Насчет тихих бесед я как-то сказала маме:

– Мне кажется иногда, что она уговаривает тебя поехать с ними. Вернее, всех нас.

– Не говори глупости.

– А что? Илья, по крайней мере, вполне сошел бы за еврея: кудлатый, очкастый, нос как у филина…

Мама посмеялась: “А нас с тобой куда?” Потом объяснила, что тетя Соня опасается ехать, заранее тоскует об оставленных родных местах и ей хочется поговорить о сокровенном.

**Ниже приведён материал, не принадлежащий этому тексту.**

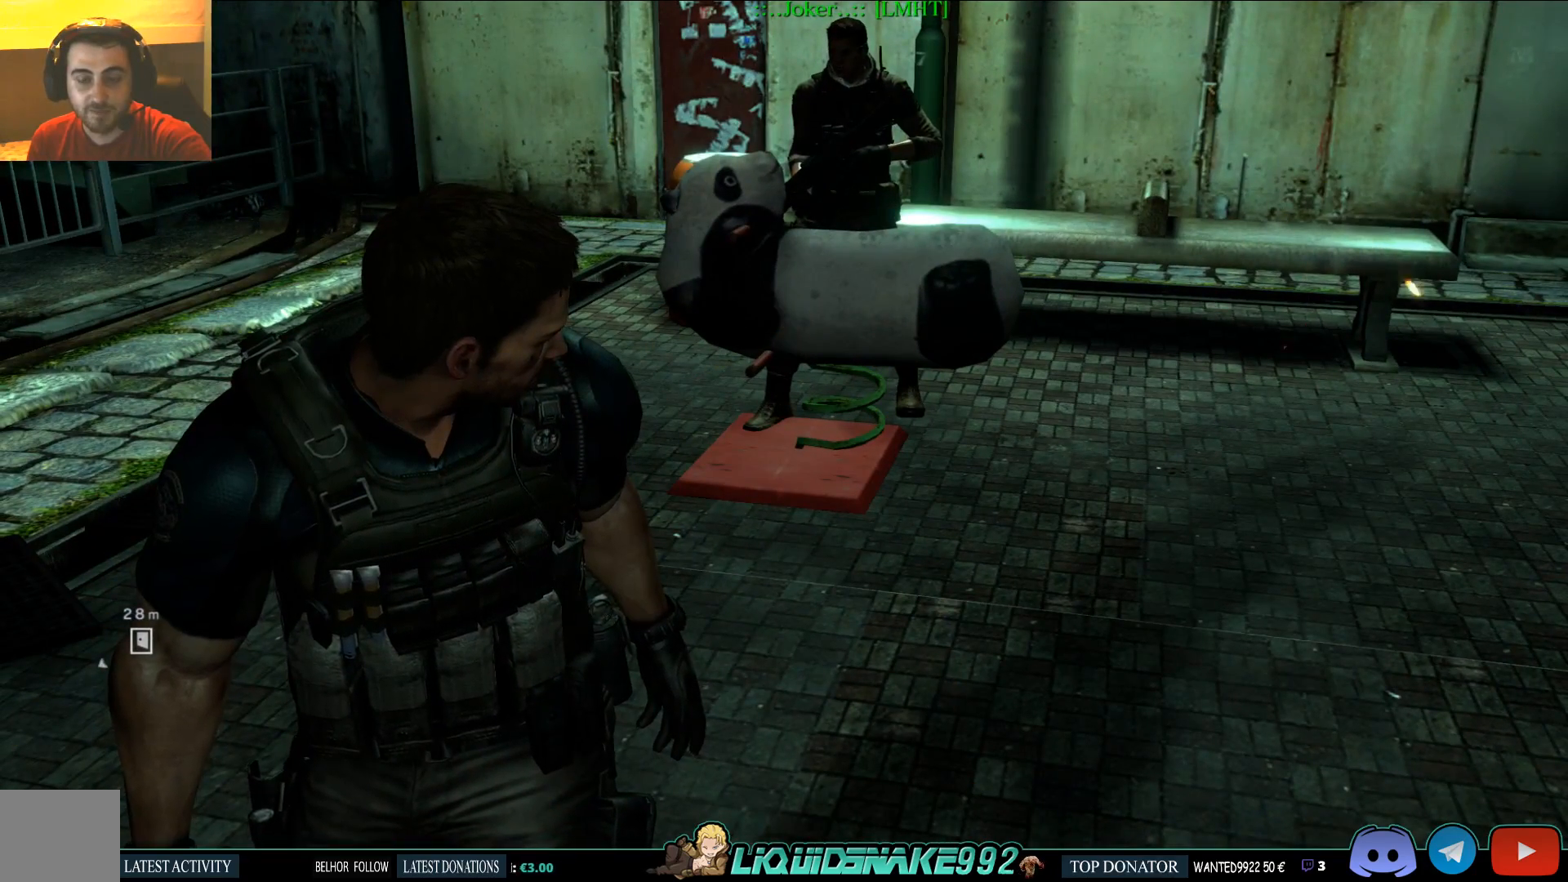
{"dt_ms": 500, "buttons": [], "left_stick": "center", "right_stick": "center", "events": []}
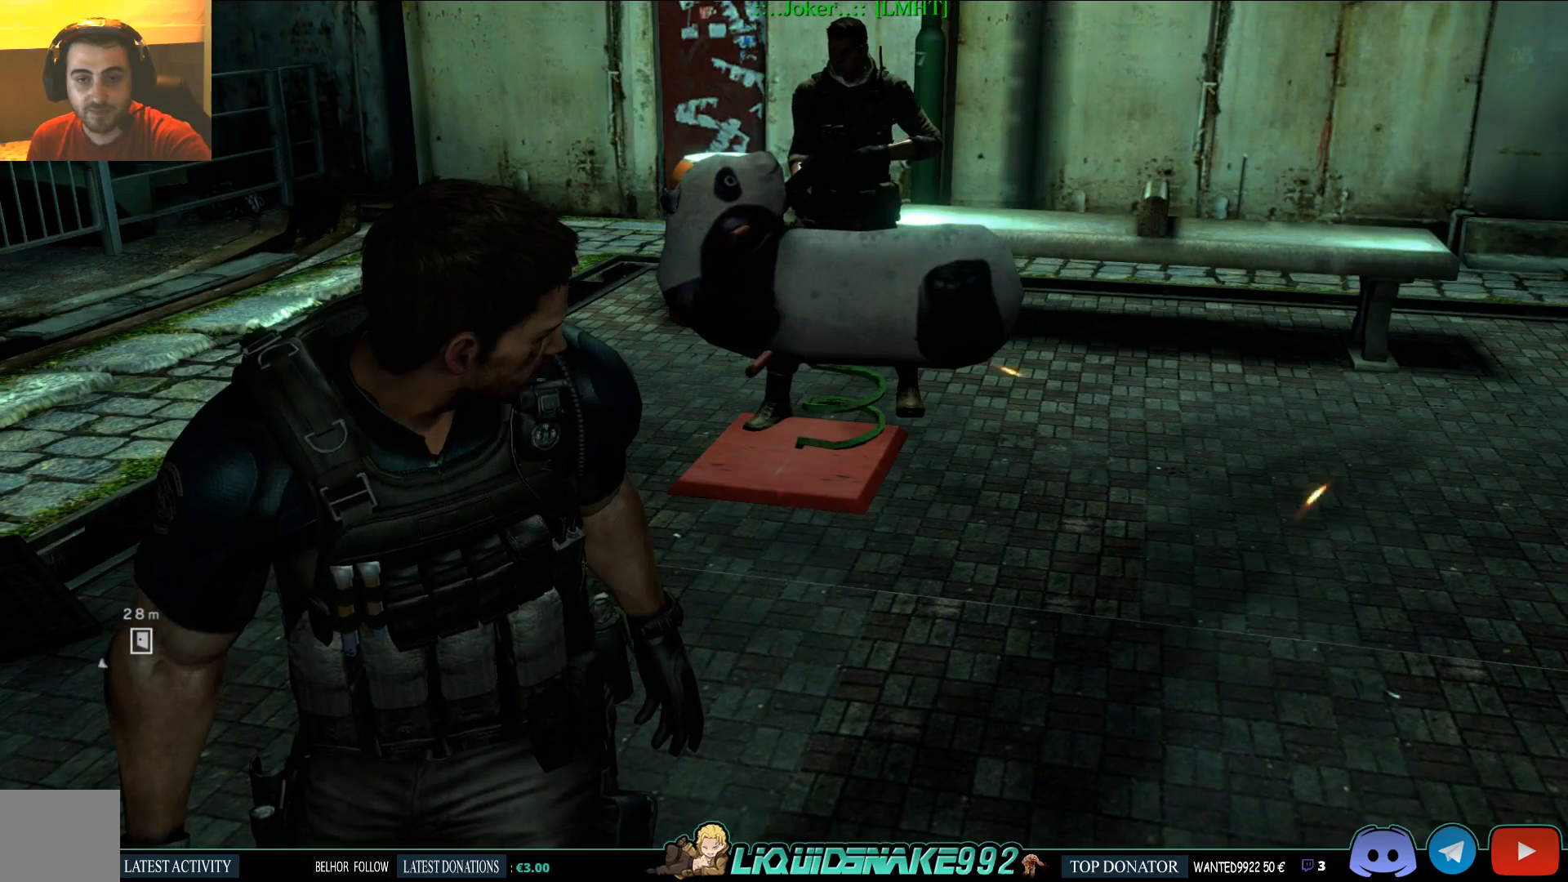
{"dt_ms": 500, "buttons": [], "left_stick": "center", "right_stick": "center", "events": []}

Но иногда тетя Соня говорила о сокровенном и при всех:

– И что Лия нашла в том краю, где она ни разу не была? Ну да, там Боречка, там Мотя и Лева, но они уже именно там , всеми корнями! А мы? Мы даже не знаем языка, на котором там надо говорить! Лучше бы я поехала в Бобруйск, где провела свое детство. Но Бобруйск – это же сейчас больше заграница, чем Израиль! По крайней мере, оттуда нам никто не пришлет приглашение!.. И это город, где я родилась, вы подумайте! Где ходила с братом Борей в школу… Где – вы не поверите – была моя первая любовь…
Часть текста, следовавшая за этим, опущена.